What is the literary marketplace, and what is the relationship between literature and the marketplace? The decades since the end of World War II have seen enormous changes in the economics of literary production: the book trade has grown, consolidated, and globalized; chain bookstores have replaced independent booksellers; and technological advancements have transformed how books are produced and how readers shop for, acquire, and read them. With these changes, questions about how the literary marketplace has mattered to literary history have been asked with increasing urgency, and the histories of those institutions that engage in producing, distributing, and selling literature have received increasing amounts of scholarly attention. Where the market was once understood to be a kind of implacable antagonist to literature, and literature once defined by virtue of its opposition to, and essential difference from, goods that are mass-produced, today the fields of book history, the sociology of literature, and literary studies itself frequently highlight the marketplace as a producer of modern and contemporary literature and—for better or worse—as a necessary context for it.

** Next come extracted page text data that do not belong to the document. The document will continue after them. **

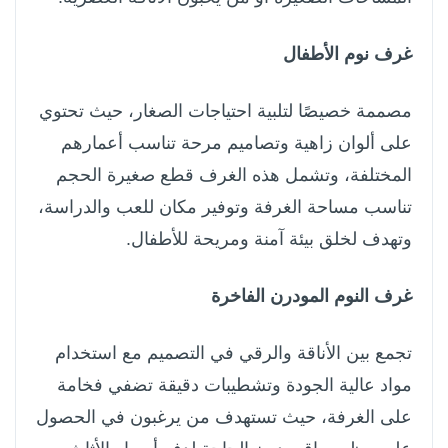
غرف نوم الأطفال
مصممة خصيصًا لتلبية احتياجات الصغار، حيث تحتوي
على ألوان زاهية وتصاميم مرحة تناسب أعمارهم
المختلفة، وتشمل هذه الغرف قطع صغيرة الحجم
تناسب مساحة الغرفة وتوفير مكان للعب والدراسة،
وتهدف لخلق بيئة آمنة ومريحة للأطفال.
غرف النوم المودرن الفاخرة
تجمع بين الأناقة والرقي في التصميم مع استخدام
مواد عالية الجودة وتشطيبات دقيقة تضفي فخامة
على الغرفة، حيث تستهدف من يرغبون في الحصول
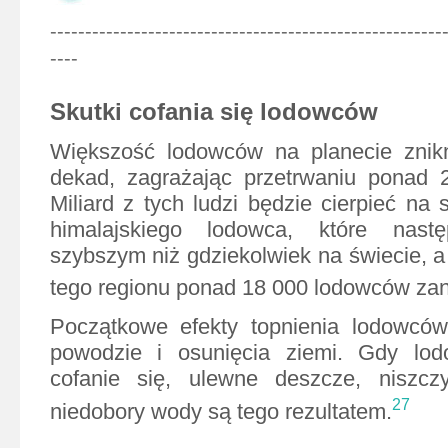
--------------------------------------------------------
----
Skutki cofania się lodowców
Większość lodowców na planecie znikn
dekad, zagrażając przetrwaniu ponad 2
Miliard z tych ludzi będzie cierpieć na 
himalajskiego lodowca, które nas
szybszym niż gdziekolwiek na świecie, a
tego regionu ponad 18 000 lodowców zan
Początkowe efekty topnienia lodowców
powodzie i osunięcia ziemi. Gdy lod
cofanie się, ulewne deszcze, niszczy
27
niedobory wody są tego rezultatem.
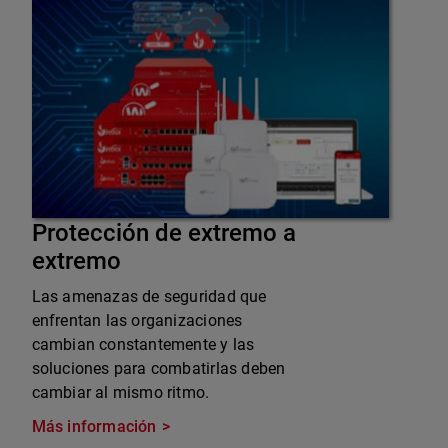
Protección de extremo a
extremo
Las amenazas de seguridad que
enfrentan las organizaciones
cambian constantemente y las
soluciones para combatirlas deben
cambiar al mismo ritmo.
Más información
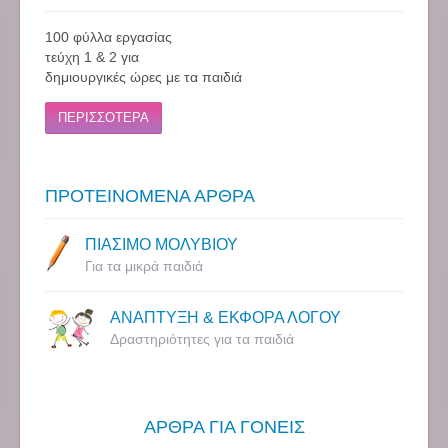
100 φύλλα εργασίας
τεύχη 1 & 2 για
δημιουργικές ώρες με τα παιδιά
ΠΕΡΙΣΣΟΤΕΡΑ
ΠΡΟΤΕΙΝΟΜΕΝΑ ΑΡΘΡΑ
ΠΙΑΣΙΜΟ ΜΟΛΥΒΙΟΥ
Για τα μικρά παιδιά
ΑΝΑΠΤΥΞΗ & ΕΚΦΟΡΑ ΛΟΓΟΥ
Δραστηριότητες για τα παιδιά
ΑΡΘΡΑ ΓΙΑ ΓΟΝΕΙΣ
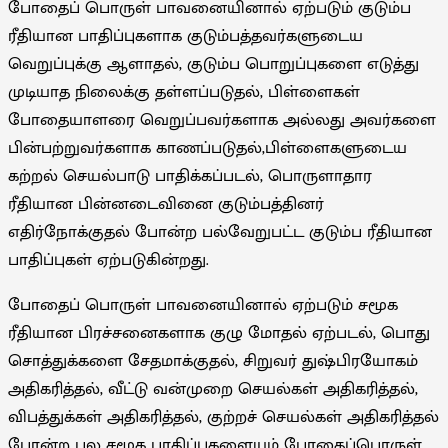
போதைப் பொருள் பாவனையினால் ஏற்படும் குடும்ப
ரீதியான பாதிப்புகளாக குடும்பத்தவர்களுடைய
வெறுப்புக்கு ஆளாதல், குடும்ப பொறுப்புகளை எடுத்து
முடியாத நிலைக்கு தள்ளப்படுதல், பிள்ளைகள்
போதையாளரை வெறுப்பவர்களாக அல்லது அவர்களை
பின்பற்றுவர்களாக காணப்படுதல்,பிள்ளைகளுடைய
கற்றல் செயல்பாடு பாதிக்கப்படல், பொருளாதார
ரீதியான பின்னடைவினை குடும்பத்தினர்
எதிர்நோக்குதல் போன்ற பல்வேறுபட்ட குடும்ப ரீதியான
பாதிப்புகள் ஏற்படுகின்றது.
போதைப் பொருள் பாவனையினால் ஏற்படும் சமூக
ரீதியான பிரச்சனைகளாக குழு மோதல் ஏற்படல், பொது
சொத்துக்களை சேதமாக்குதல், சிறுவர் துஷ்பிரயோகம்
அதிகரித்தல், வீட்டு வன்முறை செயல்கள் அதிகரித்தல்,
விபத்துக்கள் அதிகரித்தல், குற்றச் செயல்கள் அதிகரித்தல்
போன்ற பல சமூக பாதிப்புகளையும் போதைப்பொருள்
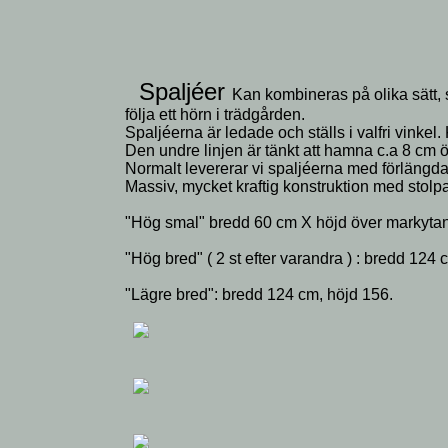
Spaljéer
Kan kombineras på olika sätt, sät
följa ett hörn i trädgården.
Spaljéerna är ledade och ställs i valfri vinke
Den undre linjen är tänkt att hamna c.a 8 cm 
Normalt levererar vi spaljéerna med förlängda
Massiv, mycket kraftig konstruktion med stolpa
"Hög smal" bredd 60 cm X höjd över markyta
"Hög bred" ( 2 st efter varandra ) : bredd 124
"Lägre bred": bredd 124 cm, höjd 156.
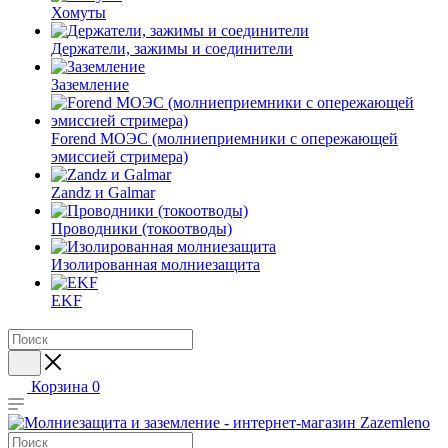
Хомуты
Держатели, зажимы и соединители
Заземление
Forend МОЭС (молниеприемники с опережающей
эмиссией стримера)
Zandz и Galmar
Проводники (токоотводы)
Изолированная молниезащита
EKF
Корзина
0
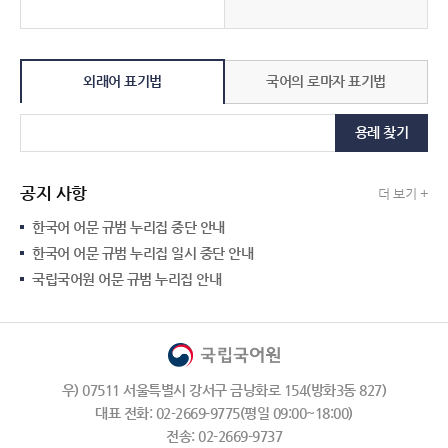
외래어 표기법
국어의 로마자 표기법
용례 찾기
공지 사항
더 보기 +
한국어 어문 규범 누리집 중단 안내
한국어 어문 규범 누리집 일시 중단 안내
국립국어원 어문 규범 누리집 안내
우) 07511 서울특별시 강서구 금낭화로 154(방화3동 827)
대표 전화: 02-2669-9775(평일 09:00~18:00)
전송: 02-2669-9737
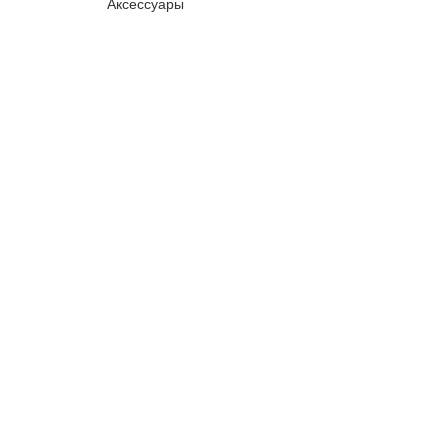
Аксессуары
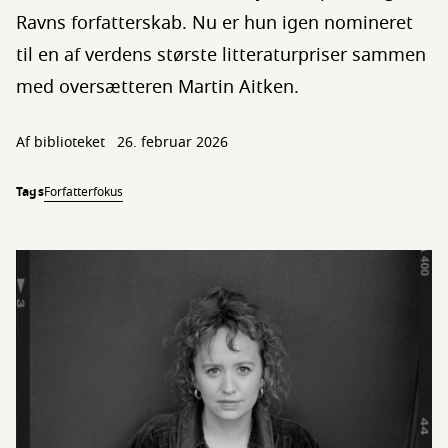
Ravns forfatterskab. Nu er hun igen nomineret
til en af verdens største litteraturpriser sammen
med oversætteren Martin Aitken.
Af biblioteket
26. februar 2026
Tags
Forfatterfokus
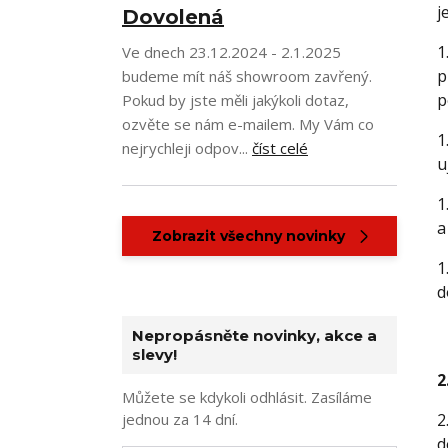
j
Dovolená
1
Ve dnech 23.12.2024 - 2.1.2025
p
budeme mít náš showroom zavřený.
p
Pokud by jste měli jakýkoli dotaz,
ozvěte se nám e-mailem. My Vám co
1
nejrychleji odpov...
číst celé
u
1
a
Zobrazit všechny novinky
1
d
Nepropásněte novinky, akce a
slevy!
2
Můžete se kdykoli odhlásit. Zasíláme
jednou za 14 dní.
2
d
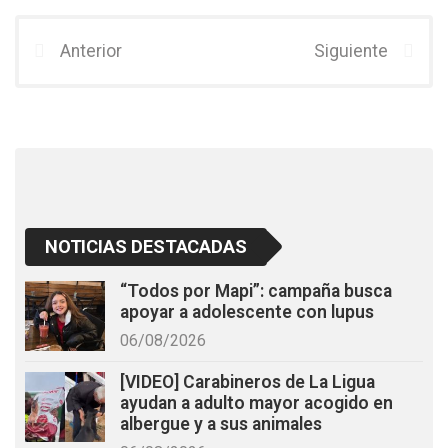
ce
tt
at
b
er
s
Anterior
Siguiente
o
A
o
p
k
p
NOTICIAS DESTACADAS
“Todos por Mapi”: campaña busca
apoyar a adolescente con lupus
06/08/2026
[VIDEO] Carabineros de La Ligua
ayudan a adulto mayor acogido en
albergue y a sus animales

What caused this shift, and what are its implications for literary study and for the idea of literature itself? How is a marketplace devoted specifically to the rarefied category of literature distinguished from the book trade generally, and how might one distinguish literature from nonliterature when both are produced by the same set of mostly commercial institutions? Answers to these questions depend in large part on the evolving, and surprisingly elusive, concept of a “literary marketplace” itself.